The majority leader of the Republican-led House of Representatives, Eric Cantor, lost his primary on Tuesday, falling in a very unexpected upset to economics professor Dave Brat. Cantor had failed to take a strong position on one side of the immigration debate, leaving him labeled indecisive by voters from both camps regarding the issue. Though Cantor had made statements appealing to both proponents and opponents of reform, he was thought to be one of the best chances reform advocates had of getting the pending immigration bill pushed through the House.
Following Cantor’s defeat, many immigration reform supporters quickly voiced the opinion that immigration reform stood no chance at passing, at least for the year. This, however, may not be the case. Pressure is beginning to mount from advocates, aimed toward asking President Barack Obama to use his executive authority to pass the bill into law.
Of course, Obama has to show some degree of caution in considering the use of his presidential influence to expedite the bill. As of last month, the president had indicated that he would wait to use his power until the House had been given full opportunity to act on the bill prior to their legislative recess in August.

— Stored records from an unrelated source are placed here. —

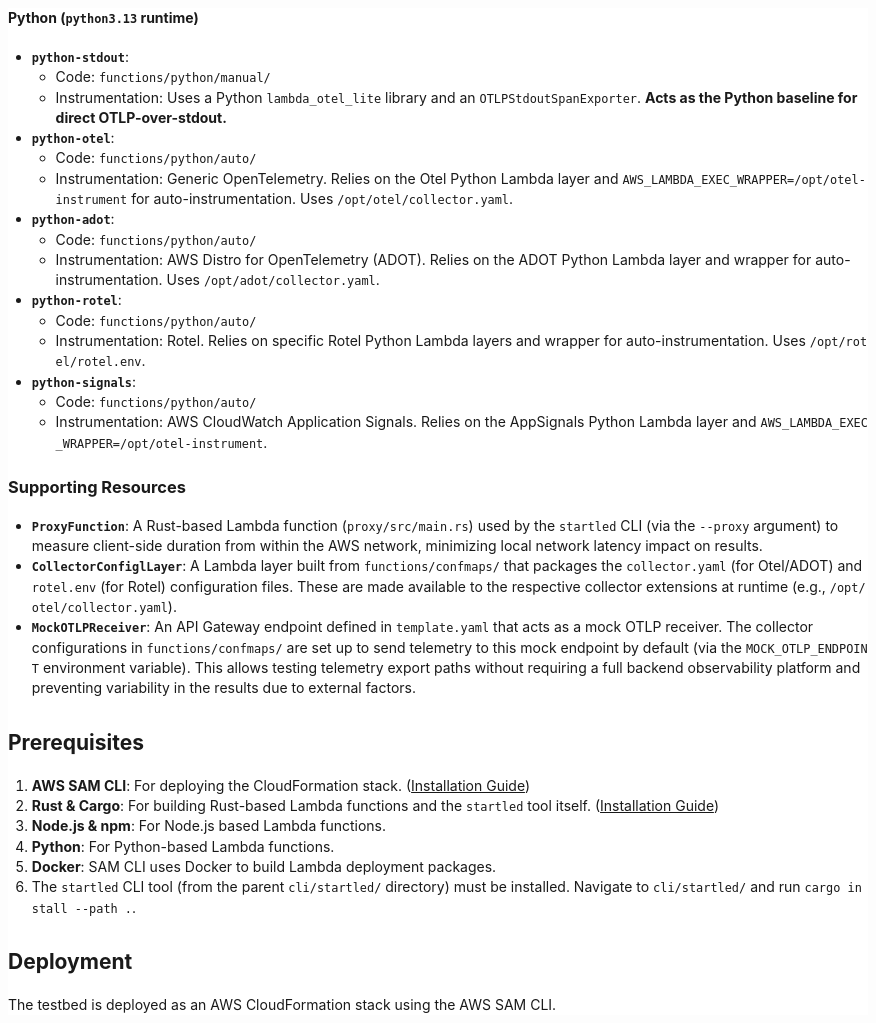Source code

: #### Python (`python3.13` runtime)
-   **`python-stdout`**:
    -   Code: `functions/python/manual/`
    -   Instrumentation: Uses a Python `lambda_otel_lite` library and an `OTLPStdoutSpanExporter`. **Acts as the Python baseline for direct OTLP-over-stdout.**
-   **`python-otel`**:
    -   Code: `functions/python/auto/`
    -   Instrumentation: Generic OpenTelemetry. Relies on the Otel Python Lambda layer and `AWS_LAMBDA_EXEC_WRAPPER=/opt/otel-instrument` for auto-instrumentation. Uses `/opt/otel/collector.yaml`.
-   **`python-adot`**:
    -   Code: `functions/python/auto/`
    -   Instrumentation: AWS Distro for OpenTelemetry (ADOT). Relies on the ADOT Python Lambda layer and wrapper for auto-instrumentation. Uses `/opt/adot/collector.yaml`.
-   **`python-rotel`**:
    -   Code: `functions/python/auto/`
    -   Instrumentation: Rotel. Relies on specific Rotel Python Lambda layers and wrapper for auto-instrumentation. Uses `/opt/rotel/rotel.env`.
-   **`python-signals`**:
    -   Code: `functions/python/auto/`
    -   Instrumentation: AWS CloudWatch Application Signals. Relies on the AppSignals Python Lambda layer and `AWS_LAMBDA_EXEC_WRAPPER=/opt/otel-instrument`.

### Supporting Resources
-   **`ProxyFunction`**: A Rust-based Lambda function (`proxy/src/main.rs`) used by the `startled` CLI (via the `--proxy` argument) to measure client-side duration from within the AWS network, minimizing local network latency impact on results.
-   **`CollectorConfiglLayer`**: A Lambda layer built from `functions/confmaps/` that packages the `collector.yaml` (for Otel/ADOT) and `rotel.env` (for Rotel) configuration files. These are made available to the respective collector extensions at runtime (e.g., `/opt/otel/collector.yaml`).
-   **`MockOTLPReceiver`**: An API Gateway endpoint defined in `template.yaml` that acts as a mock OTLP receiver. The collector configurations in `functions/confmaps/` are set up to send telemetry to this mock endpoint by default (via the `MOCK_OTLP_ENDPOINT` environment variable). This allows testing telemetry export paths without requiring a full backend observability platform and preventing variability in the results due to external factors.

## Prerequisites

1.  **AWS SAM CLI**: For deploying the CloudFormation stack. ([Installation Guide](https://docs.aws.amazon.com/serverless-application-model/latest/developerguide/install-sam-cli.html))
2.  **Rust & Cargo**: For building Rust-based Lambda functions and the `startled` tool itself. ([Installation Guide](https://www.rust-lang.org/tools/install))
3.  **Node.js & npm**: For Node.js based Lambda functions.
4.  **Python**: For Python-based Lambda functions.
5.  **Docker**: SAM CLI uses Docker to build Lambda deployment packages.
6.  The `startled` CLI tool (from the parent `cli/startled/` directory) must be installed. Navigate to `cli/startled/` and run `cargo install --path .`.

## Deployment

The testbed is deployed as an AWS CloudFormation stack using the AWS SAM CLI.
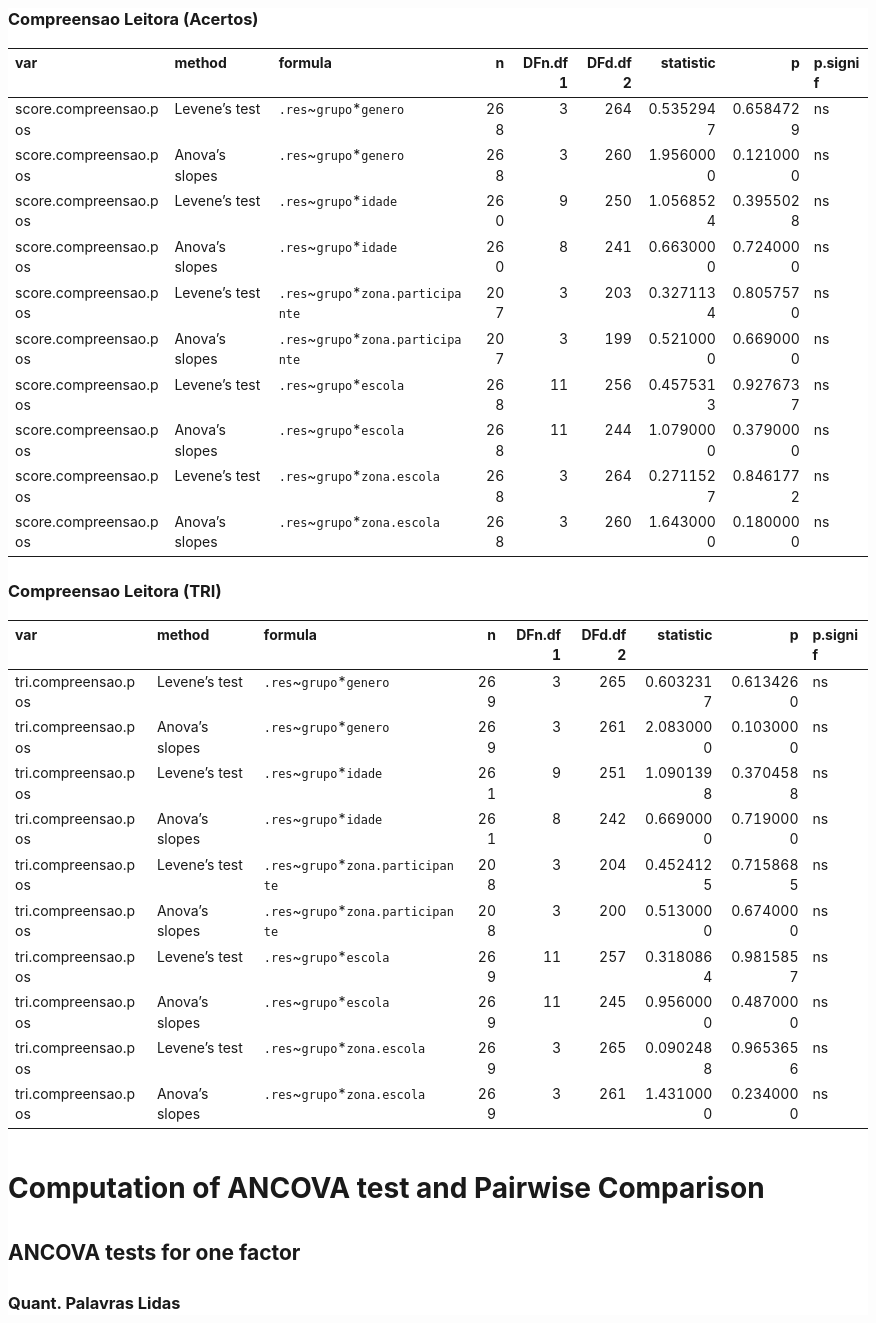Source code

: ### Compreensao Leitora (Acertos)

| var                   | method         | formula                             |   n | DFn.df1 | DFd.df2 | statistic |         p | p.signif |
|:----------------------|:---------------|:------------------------------------|----:|--------:|--------:|----------:|----------:|:---------|
| score.compreensao.pos | Levene’s test  | `.res`~`grupo`\*`genero`            | 268 |       3 |     264 | 0.5352947 | 0.6584729 | ns       |
| score.compreensao.pos | Anova’s slopes | `.res`~`grupo`\*`genero`            | 268 |       3 |     260 | 1.9560000 | 0.1210000 | ns       |
| score.compreensao.pos | Levene’s test  | `.res`~`grupo`\*`idade`             | 260 |       9 |     250 | 1.0568524 | 0.3955028 | ns       |
| score.compreensao.pos | Anova’s slopes | `.res`~`grupo`\*`idade`             | 260 |       8 |     241 | 0.6630000 | 0.7240000 | ns       |
| score.compreensao.pos | Levene’s test  | `.res`~`grupo`\*`zona.participante` | 207 |       3 |     203 | 0.3271134 | 0.8057570 | ns       |
| score.compreensao.pos | Anova’s slopes | `.res`~`grupo`\*`zona.participante` | 207 |       3 |     199 | 0.5210000 | 0.6690000 | ns       |
| score.compreensao.pos | Levene’s test  | `.res`~`grupo`\*`escola`            | 268 |      11 |     256 | 0.4575313 | 0.9276737 | ns       |
| score.compreensao.pos | Anova’s slopes | `.res`~`grupo`\*`escola`            | 268 |      11 |     244 | 1.0790000 | 0.3790000 | ns       |
| score.compreensao.pos | Levene’s test  | `.res`~`grupo`\*`zona.escola`       | 268 |       3 |     264 | 0.2711527 | 0.8461772 | ns       |
| score.compreensao.pos | Anova’s slopes | `.res`~`grupo`\*`zona.escola`       | 268 |       3 |     260 | 1.6430000 | 0.1800000 | ns       |

### Compreensao Leitora (TRI)

| var                 | method         | formula                             |   n | DFn.df1 | DFd.df2 | statistic |         p | p.signif |
|:--------------------|:---------------|:------------------------------------|----:|--------:|--------:|----------:|----------:|:---------|
| tri.compreensao.pos | Levene’s test  | `.res`~`grupo`\*`genero`            | 269 |       3 |     265 | 0.6032317 | 0.6134260 | ns       |
| tri.compreensao.pos | Anova’s slopes | `.res`~`grupo`\*`genero`            | 269 |       3 |     261 | 2.0830000 | 0.1030000 | ns       |
| tri.compreensao.pos | Levene’s test  | `.res`~`grupo`\*`idade`             | 261 |       9 |     251 | 1.0901398 | 0.3704588 | ns       |
| tri.compreensao.pos | Anova’s slopes | `.res`~`grupo`\*`idade`             | 261 |       8 |     242 | 0.6690000 | 0.7190000 | ns       |
| tri.compreensao.pos | Levene’s test  | `.res`~`grupo`\*`zona.participante` | 208 |       3 |     204 | 0.4524125 | 0.7158685 | ns       |
| tri.compreensao.pos | Anova’s slopes | `.res`~`grupo`\*`zona.participante` | 208 |       3 |     200 | 0.5130000 | 0.6740000 | ns       |
| tri.compreensao.pos | Levene’s test  | `.res`~`grupo`\*`escola`            | 269 |      11 |     257 | 0.3180864 | 0.9815857 | ns       |
| tri.compreensao.pos | Anova’s slopes | `.res`~`grupo`\*`escola`            | 269 |      11 |     245 | 0.9560000 | 0.4870000 | ns       |
| tri.compreensao.pos | Levene’s test  | `.res`~`grupo`\*`zona.escola`       | 269 |       3 |     265 | 0.0902488 | 0.9653656 | ns       |
| tri.compreensao.pos | Anova’s slopes | `.res`~`grupo`\*`zona.escola`       | 269 |       3 |     261 | 1.4310000 | 0.2340000 | ns       |

# Computation of ANCOVA test and Pairwise Comparison

## ANCOVA tests for one factor

### Quant. Palavras Lidas
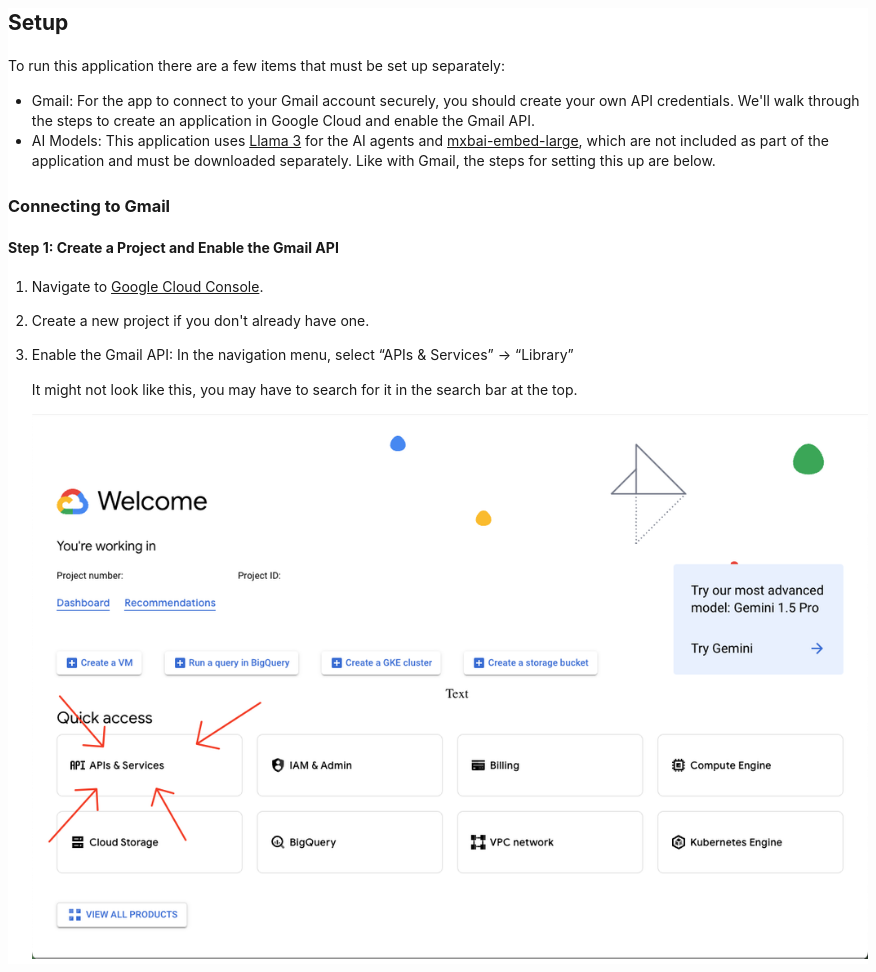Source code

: ## Setup

To run this application there are a few items that must be set up separately:

- Gmail: For the app to connect to your Gmail account securely, you should create your own API credentials. We'll walk through the steps to create an application in Google Cloud and enable the Gmail API.
- AI Models: This application uses [Llama 3](https://ai.meta.com/blog/meta-llama-3/) for the AI agents and [mxbai-embed-large](https://www.mixedbread.ai/docs//mxbai-embed-large-v1#model-description), which are not included as part of the application and must be downloaded separately. Like with Gmail, the steps for setting this up are below.

### Connecting to Gmail

#### Step 1: Create a Project and Enable the Gmail API

1. Navigate to [Google Cloud Console](https://console.cloud.google.com/).
2. Create a new project if you don't already have one.
3. Enable the Gmail API: In the navigation menu, select “APIs & Services” -> “Library”

   It might not look like this, you may have to search for it in the search bar at the top.

   ![Google Cloud API](public/google_cloud_api.png)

As pressures mount from the left, however, it seems that many Democrats not only want Obama to act, but fully expect him to. Rep. Luis Gutierrez, D, Ill., made this notion clear.
“Immigration reform is not dead. It might just be moving to the White House for action if none comes from this House,” Gutierrez said on the House floor while commenting on the Brat victory.
The weeks remaining prior to the legislative break the House of Representatives will take in August are considered the last plausible window for the bill to pass. If the House doesn’t reach a decision by that point, the pressure on Obama to take executive action will be considerably greater than it is now.